I took a look at three stocks to avoid last week, and all three of them declined between 2% and 7% for the week. The average pick slipped nearly 5% for the week, far worse than the market's 0.6% slide.
For this week, I see Bed Bath & Beyond (NASDAQ:BBBY), Twitter (NYSE:TWTR), and GameStop (NYSE:GME) as vulnerable investments in the near term. Here's why I think these are three stocks to avoid this week.
Bed Bath & Beyond
One of the potentially problematic earnings reports this week will be coming from Bed Bath & Beyond. The home-goods superstore retailer will be announcing its fiscal second-quarter results on Thursday morning, just before the market open.
In theory this should be a great time for companies selling merchandise and furnishings for the home. The pandemic is finding us spending more time in our houses, and that's where a lot of money should be spent to upgrade the experience. There are some specialty retailers thriving in this climate, but Bed Bath & Beyond isn't one of them. Analysts see a loss reversing a year-ago profit on a 4% decline in sales.

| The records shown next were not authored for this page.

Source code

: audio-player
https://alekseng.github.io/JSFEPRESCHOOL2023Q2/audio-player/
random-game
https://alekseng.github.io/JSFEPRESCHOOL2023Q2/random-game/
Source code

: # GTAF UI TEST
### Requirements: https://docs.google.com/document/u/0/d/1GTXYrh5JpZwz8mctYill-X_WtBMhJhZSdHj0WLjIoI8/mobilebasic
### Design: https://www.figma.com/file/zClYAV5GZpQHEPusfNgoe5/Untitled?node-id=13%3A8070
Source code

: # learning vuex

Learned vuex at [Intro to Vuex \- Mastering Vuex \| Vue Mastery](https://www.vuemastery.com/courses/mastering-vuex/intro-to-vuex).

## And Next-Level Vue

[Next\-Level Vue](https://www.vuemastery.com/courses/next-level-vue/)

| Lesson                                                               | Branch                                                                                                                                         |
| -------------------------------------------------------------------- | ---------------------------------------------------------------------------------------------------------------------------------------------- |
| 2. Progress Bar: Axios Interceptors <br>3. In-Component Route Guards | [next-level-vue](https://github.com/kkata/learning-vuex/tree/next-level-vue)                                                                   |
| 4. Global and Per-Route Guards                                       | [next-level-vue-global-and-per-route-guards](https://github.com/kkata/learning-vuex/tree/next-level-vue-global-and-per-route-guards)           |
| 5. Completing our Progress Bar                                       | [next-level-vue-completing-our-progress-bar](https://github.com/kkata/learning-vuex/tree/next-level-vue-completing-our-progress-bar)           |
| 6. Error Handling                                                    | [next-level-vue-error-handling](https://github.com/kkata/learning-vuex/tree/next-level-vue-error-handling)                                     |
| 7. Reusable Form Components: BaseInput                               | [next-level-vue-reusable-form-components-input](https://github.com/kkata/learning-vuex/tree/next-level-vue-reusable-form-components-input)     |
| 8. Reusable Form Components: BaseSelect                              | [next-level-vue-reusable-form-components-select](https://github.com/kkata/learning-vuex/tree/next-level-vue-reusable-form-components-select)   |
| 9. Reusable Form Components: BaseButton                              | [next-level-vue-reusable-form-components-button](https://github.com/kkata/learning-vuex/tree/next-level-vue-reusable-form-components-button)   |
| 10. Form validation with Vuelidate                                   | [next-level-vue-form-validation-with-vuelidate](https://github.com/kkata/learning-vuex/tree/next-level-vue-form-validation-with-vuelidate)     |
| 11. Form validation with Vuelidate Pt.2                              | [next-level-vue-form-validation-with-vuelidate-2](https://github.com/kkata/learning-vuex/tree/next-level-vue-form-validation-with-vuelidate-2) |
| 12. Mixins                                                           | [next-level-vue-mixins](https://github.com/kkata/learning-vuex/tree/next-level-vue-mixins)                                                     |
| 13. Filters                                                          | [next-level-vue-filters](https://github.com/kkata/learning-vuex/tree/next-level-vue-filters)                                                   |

Investors were braced for a disaster last time out with Bed Bath and Beyond's stores shuttered during the pandemic, and that's just what they got. Sales were cut nearly in half, and the company put out a much larger loss than Wall Street was targeting. It did point out at that sales in June had improved to a decline of 7% for the first month of the fiscal quarter, but this is still likely to be another quarter of red ink and sinking net sales.
There were less than 200 U.S. exchanged-listed stocks hitting fresh 52-week highs last week, and one of them was Twitter. There are a couple of reasons to steer clear of Twitter these days. For starters, its revenue is going the wrong way.
Twitter's top line declined 19% in the second quarter, and when it reports its results for the third quarter ending later this week, analysts see a 12% year-over-year drop. Twitter's popularity isn't slipping, but the ad market makes this a challenging time to monetize cheap traffic. This should be a golden time for Twitter with the upcoming U.S. election stirring up steamy posts from all parties, but that flurry of activity will likely fade shortly after the Nov. 3 polls close. Twitter just had the misfortune of a seasonal spike in a crummy advertising climate.
I'm also concerned about the backlash against social media companies, in general, given how the more popular platforms are being manipulated by folks trying to steer public opinion or drum up general chaos. I think there's a lot to like in Twitter given its growing global wingspan, but social media is becoming a controversial hotbed for all the wrong reasons.
One of the more shocking names to see hitting new 52-week highs these days is GameStop. The chain of small-box video game retailers broke into the double digits for the first time since the springtime of last year. The catalyst here is the hot preorder demand for the new PS5 and Xbox Series X consoles that will be hitting the market in time for this year's holiday shopping season.
The reasons for enthusiasm ring hollow. Yes, GameStop's going to sell as many of these systems as it can stock in November. The problem is that hardware is the company's lowest margin business. It has historically scored the lion's share of its profit from software and reselling secondhand games and gear. Unfortunately for GameStop, these new consoles will continue the trend for digital delivery of games, bypassing traditional retailers.
This will still be the third-consecutive fiscal year of both declining sales and red ink for GameStop. The chain has also posted a larger-than-expected loss in three of the past four quarters, calling into question the old bullish thesis that the lean model will survive the market downturn for in-store retail in a video games industry that's bent on bypassing the middleman.